Using Gephi parameters to visualize network

By combining all the suspicious four data sets provided by insider we might detect people who mostly communicate and also changing settings of Nodes Ranking by size to Degree, In-Degree and Out-Degree we can see which people mostly getting calls, emails, invitations and which people sending the most respectively. Layout for network used in this case is Frutcherman Reingold layout. By hovering on the images we can see the details.




By using Filter feature we might find out by which exact communication type individuals connected to each other. To find out which employees making suspicious purchases we will use Filter -> Attributes -> Partition -> c-type(Edge)


Merging the suspicious data set with large dataset

By applying the same methods for creating node and edge data set I have merged suspicious Source and Destination IDs with 4 larger data sets and concatenated them for further analysis of the suspicious group interrelations with other people from the large dataset. Individuals names previously recognized as suspicious when dumping into the big dataset have been changed to “Label_Ins” which means insider provided individual. Therefore, I have 1640 Nodes and 1816 Edges in Gephi. By changing the Layout to Force Atlas 2 we are getting nicer representation for our network, however by applying Modularity measure under Statistics Tab we will disintegrate our graph into clusters such called “Mafias”. Ezgif.com-optimize.gif
To get better decomposition into the communities I tick Randomize. Modularity makes sense if it is greater than 0.4. In our case Modularity = 0.588 and we have 6 communities. Layout of the network graph was changed to ForceAtlas2 and scaling was adjusted to 7.

Modularity white background.png



Showing only by degree might be not enough, therefore we are applying some statistics measures to identify betweenness centrality, closeness centrality and eigenvector centrality. From betweenness we can detect people who act as a bridge between other people in a network. I have changed the size and filtered out the nodes to see clearly people who has higher betweenness. Next, we will measure the Closeness Centrality which shows individuals who can influence the entire network most quickly. We filter out people with highest Centrality measure. And finally to find out the people who can have an influence not only over the people that they are connected but to the whole network we may calculate the Eigenvector Centrality.


From modularity above it is obvious that some people in between the clusters and by hovering on that nodes we find out some individuals that connect ‘bosses’ of that clusters. To remove people who only communicate once I will create a filter where the Degree measure is greater than one and take only people who communicated at least two times and subsequently I will remove people from each cluster that communicate only with their boss that might not be considered as suspicious individuals.
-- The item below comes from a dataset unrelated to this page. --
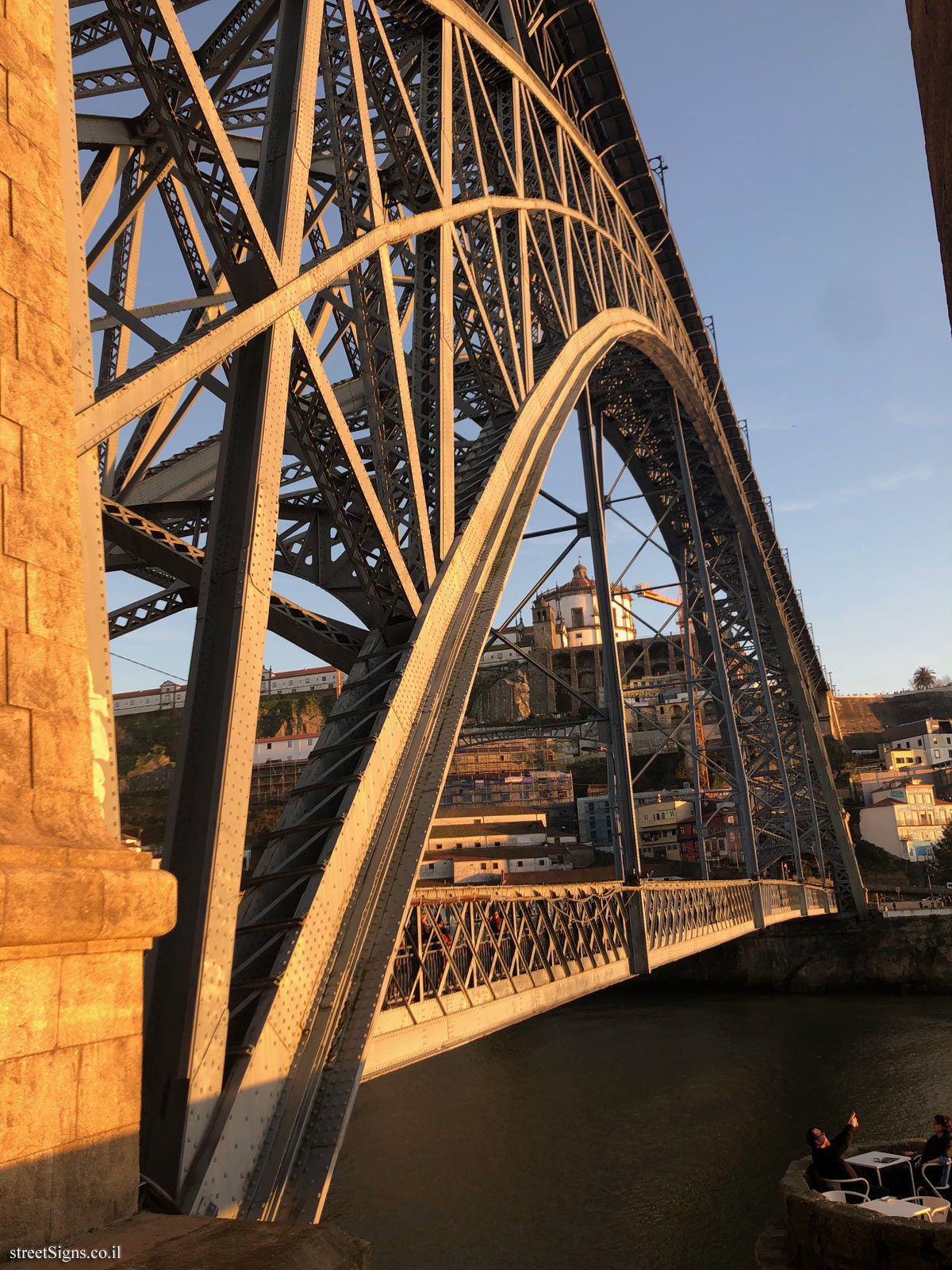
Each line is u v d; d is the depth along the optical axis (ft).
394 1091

After removing individuals who only communicates with only their boss in the specific community I left with 59 nodes and 228 edges, where 19 nodes was recognized by the insider as suspicious and there are the bosses of big and small communities, however, 40 people also are related to previously identified suspicious people because they play the bridge role between the bosses of several communities.

Methodology for Question 3

By assigning the betweenness value to the color of nodes which will show who is the bridge between the individuals in the network and closeness value to the size of nodes which will demonstrate which individuals may reach the whole network more quickly, I am going to construct the organizational structure of the group defined in the 2nd question.


To construct and make the organizational structure easily understandable I am using Dual Circle Layout and in parameters of the layout changing order nodes by Closeness Centrality.


To demonstrate the group composition change by the connection type, I am going to use Filter by c-type and show separately all the connections. To better demonstrate the connections between individuals I have applied Yifan Hu layout.



To show the group interactions over time I Filtered from Attributes -> Partition -> Year to catch exact years and added Month into the Year`s filter to drill down and see in which months there were higher communication intensity.